**Task prompt:** Write out the entries below exactly as they stand. Skip every image.

**Provided material:**
:::::

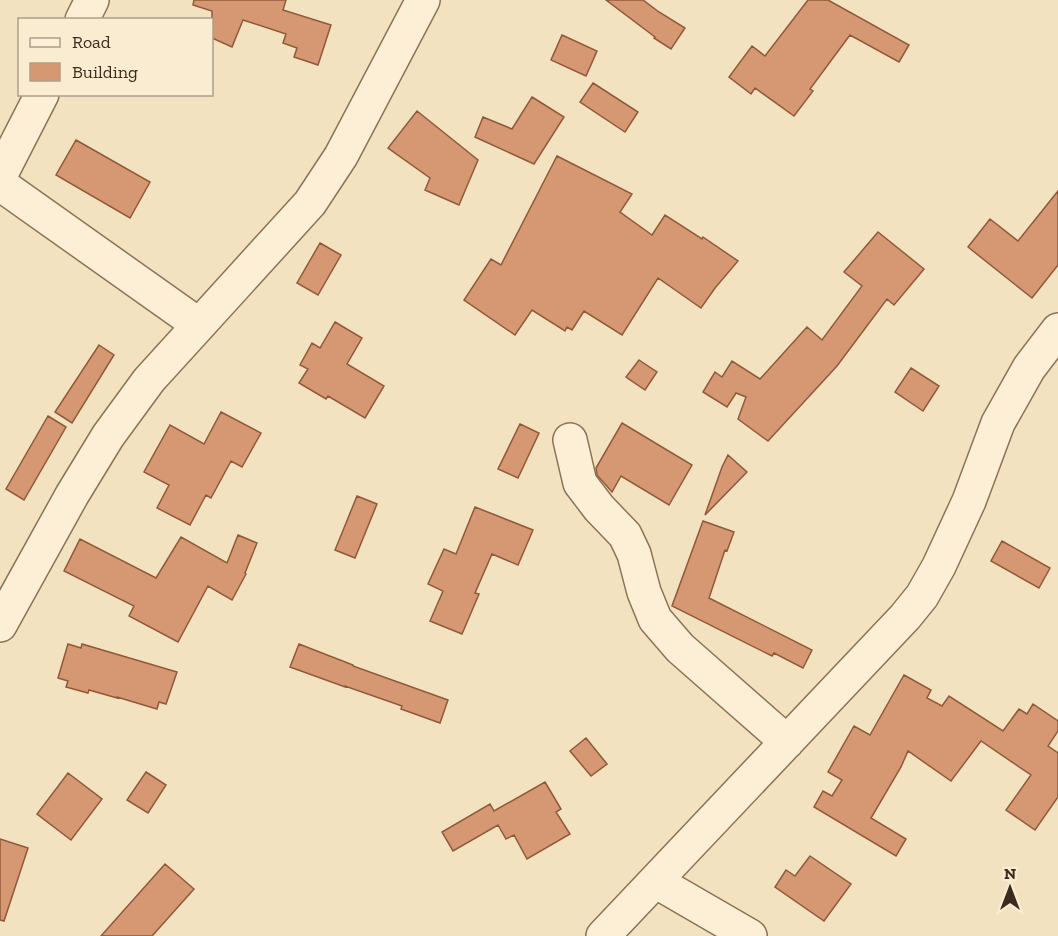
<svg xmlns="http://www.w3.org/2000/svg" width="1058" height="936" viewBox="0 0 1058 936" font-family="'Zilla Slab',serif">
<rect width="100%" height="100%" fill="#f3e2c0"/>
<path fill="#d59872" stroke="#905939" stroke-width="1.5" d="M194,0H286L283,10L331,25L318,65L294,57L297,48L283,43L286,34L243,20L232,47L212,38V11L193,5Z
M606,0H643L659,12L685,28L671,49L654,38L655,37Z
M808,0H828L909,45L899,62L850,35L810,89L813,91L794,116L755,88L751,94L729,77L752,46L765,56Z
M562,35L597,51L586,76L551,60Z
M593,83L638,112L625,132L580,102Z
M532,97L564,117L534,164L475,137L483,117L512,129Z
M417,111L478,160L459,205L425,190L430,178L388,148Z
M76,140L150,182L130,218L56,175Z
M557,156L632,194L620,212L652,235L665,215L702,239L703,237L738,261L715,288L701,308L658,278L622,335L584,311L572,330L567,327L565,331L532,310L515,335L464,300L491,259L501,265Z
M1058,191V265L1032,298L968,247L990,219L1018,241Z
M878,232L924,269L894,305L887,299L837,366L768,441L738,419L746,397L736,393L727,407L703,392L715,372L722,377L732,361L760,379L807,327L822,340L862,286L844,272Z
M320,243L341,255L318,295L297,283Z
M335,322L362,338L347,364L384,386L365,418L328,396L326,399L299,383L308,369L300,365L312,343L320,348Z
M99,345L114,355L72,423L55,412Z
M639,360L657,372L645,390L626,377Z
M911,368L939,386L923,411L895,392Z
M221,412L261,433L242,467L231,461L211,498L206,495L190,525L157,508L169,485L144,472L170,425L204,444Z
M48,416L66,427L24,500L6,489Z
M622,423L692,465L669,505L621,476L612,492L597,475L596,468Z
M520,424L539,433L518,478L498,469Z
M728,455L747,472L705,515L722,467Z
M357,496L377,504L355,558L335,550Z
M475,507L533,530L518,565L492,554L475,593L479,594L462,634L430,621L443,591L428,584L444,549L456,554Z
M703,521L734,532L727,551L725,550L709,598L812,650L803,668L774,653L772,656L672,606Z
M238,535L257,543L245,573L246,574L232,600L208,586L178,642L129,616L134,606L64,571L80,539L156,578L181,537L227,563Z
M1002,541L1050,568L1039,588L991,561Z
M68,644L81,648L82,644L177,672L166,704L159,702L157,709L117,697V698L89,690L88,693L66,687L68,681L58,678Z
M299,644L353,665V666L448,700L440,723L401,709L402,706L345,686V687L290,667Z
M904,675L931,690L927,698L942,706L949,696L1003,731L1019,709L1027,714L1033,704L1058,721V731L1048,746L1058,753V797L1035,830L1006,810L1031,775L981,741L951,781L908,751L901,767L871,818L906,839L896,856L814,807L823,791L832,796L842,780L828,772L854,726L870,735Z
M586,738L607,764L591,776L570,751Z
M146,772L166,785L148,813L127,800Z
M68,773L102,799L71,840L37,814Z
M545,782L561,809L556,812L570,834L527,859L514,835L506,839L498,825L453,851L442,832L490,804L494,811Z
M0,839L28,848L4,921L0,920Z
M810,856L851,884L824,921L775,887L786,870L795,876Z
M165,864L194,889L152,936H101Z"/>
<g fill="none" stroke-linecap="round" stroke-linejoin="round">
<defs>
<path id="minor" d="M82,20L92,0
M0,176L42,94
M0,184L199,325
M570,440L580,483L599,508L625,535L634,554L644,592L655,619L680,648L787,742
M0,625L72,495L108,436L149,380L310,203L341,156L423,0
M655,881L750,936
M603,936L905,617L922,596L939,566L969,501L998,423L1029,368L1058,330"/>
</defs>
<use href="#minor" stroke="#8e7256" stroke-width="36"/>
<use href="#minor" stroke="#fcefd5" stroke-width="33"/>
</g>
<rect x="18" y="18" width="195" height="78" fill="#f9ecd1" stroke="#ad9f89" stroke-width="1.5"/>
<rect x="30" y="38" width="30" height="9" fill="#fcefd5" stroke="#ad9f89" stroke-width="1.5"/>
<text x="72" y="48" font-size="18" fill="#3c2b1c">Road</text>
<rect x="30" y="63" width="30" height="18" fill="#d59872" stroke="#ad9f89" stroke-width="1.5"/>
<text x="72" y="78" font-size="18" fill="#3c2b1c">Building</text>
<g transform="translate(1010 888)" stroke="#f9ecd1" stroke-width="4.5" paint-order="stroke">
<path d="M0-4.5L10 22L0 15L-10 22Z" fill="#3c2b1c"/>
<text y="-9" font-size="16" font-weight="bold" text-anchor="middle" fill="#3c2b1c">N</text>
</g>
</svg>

:::::

**Task result:**
<svg xmlns="http://www.w3.org/2000/svg" width="1058" height="936" viewBox="0 0 1058 936" font-family="'Zilla Slab',serif">
<rect width="100%" height="100%" fill="#f3e2c0"/>
<path fill="#d59872" stroke="#905939" stroke-width="1.5" d="M194,0H286L283,10L331,25L318,65L294,57L297,48L283,43L286,34L243,20L232,47L212,38V11L193,5Z
M606,0H643L659,12L685,28L671,49L654,38L655,37Z
M808,0H828L909,45L899,62L850,35L810,89L813,91L794,116L755,88L751,94L729,77L752,46L765,56Z
M562,35L597,51L586,76L551,60Z
M593,83L638,112L625,132L580,102Z
M532,97L564,117L534,164L475,137L483,117L512,129Z
M417,111L478,160L459,205L425,190L430,178L388,148Z
M76,140L150,182L130,218L56,175Z
M557,156L632,194L620,212L652,235L665,215L702,239L703,237L738,261L715,288L701,308L658,278L622,335L584,311L572,330L567,327L565,331L532,310L515,335L464,300L491,259L501,265Z
M1058,191V265L1032,298L968,247L990,219L1018,241Z
M878,232L924,269L894,305L887,299L837,366L768,441L738,419L746,397L736,393L727,407L703,392L715,372L722,377L732,361L760,379L807,327L822,340L862,286L844,272Z
M320,243L341,255L318,295L297,283Z
M335,322L362,338L347,364L384,386L365,418L328,396L326,399L299,383L308,369L300,365L312,343L320,348Z
M99,345L114,355L72,423L55,412Z
M639,360L657,372L645,390L626,377Z
M911,368L939,386L923,411L895,392Z
M221,412L261,433L242,467L231,461L211,498L206,495L190,525L157,508L169,485L144,472L170,425L204,444Z
M48,416L66,427L24,500L6,489Z
M622,423L692,465L669,505L621,476L612,492L597,475L596,468Z
M520,424L539,433L518,478L498,469Z
M728,455L747,472L705,515L722,467Z
M357,496L377,504L355,558L335,550Z
M475,507L533,530L518,565L492,554L475,593L479,594L462,634L430,621L443,591L428,584L444,549L456,554Z
M703,521L734,532L727,551L725,550L709,598L812,650L803,668L774,653L772,656L672,606Z
M238,535L257,543L245,573L246,574L232,600L208,586L178,642L129,616L134,606L64,571L80,539L156,578L181,537L227,563Z
M1002,541L1050,568L1039,588L991,561Z
M68,644L81,648L82,644L177,672L166,704L159,702L157,709L117,697V698L89,690L88,693L66,687L68,681L58,678Z
M299,644L353,665V666L448,700L440,723L401,709L402,706L345,686V687L290,667Z
M904,675L931,690L927,698L942,706L949,696L1003,731L1019,709L1027,714L1033,704L1058,721V731L1048,746L1058,753V797L1035,830L1006,810L1031,775L981,741L951,781L908,751L901,767L871,818L906,839L896,856L814,807L823,791L832,796L842,780L828,772L854,726L870,735Z
M586,738L607,764L591,776L570,751Z
M146,772L166,785L148,813L127,800Z
M68,773L102,799L71,840L37,814Z
M545,782L561,809L556,812L570,834L527,859L514,835L506,839L498,825L453,851L442,832L490,804L494,811Z
M0,839L28,848L4,921L0,920Z
M810,856L851,884L824,921L775,887L786,870L795,876Z
M165,864L194,889L152,936H101Z"/>
<g fill="none" stroke-linecap="round" stroke-linejoin="round">
<defs>
<path id="minor" d="M82,20L92,0
M0,176L42,94
M0,184L199,325
M570,440L580,483L599,508L625,535L634,554L644,592L655,619L680,648L787,742
M0,625L72,495L108,436L149,380L310,203L341,156L423,0
M655,881L750,936
M603,936L905,617L922,596L939,566L969,501L998,423L1029,368L1058,330"/>
</defs>
<use href="#minor" stroke="#8e7256" stroke-width="36"/>
<use href="#minor" stroke="#fcefd5" stroke-width="33"/>
</g>
<rect x="18" y="18" width="195" height="78" fill="#f9ecd1" stroke="#ad9f89" stroke-width="1.5"/>
<rect x="30" y="38" width="30" height="9" fill="#fcefd5" stroke="#ad9f89" stroke-width="1.5"/>
<text x="72" y="48" font-size="18" fill="#3c2b1c">Road</text>
<rect x="30" y="63" width="30" height="18" fill="#d59872" stroke="#ad9f89" stroke-width="1.5"/>
<text x="72" y="78" font-size="18" fill="#3c2b1c">Building</text>
<g transform="translate(1010 888)" stroke="#f9ecd1" stroke-width="4.5" paint-order="stroke">
<path d="M0-4.5L10 22L0 15L-10 22Z" fill="#3c2b1c"/>
<text y="-9" font-size="16" font-weight="bold" text-anchor="middle" fill="#3c2b1c">N</text>
</g>
</svg>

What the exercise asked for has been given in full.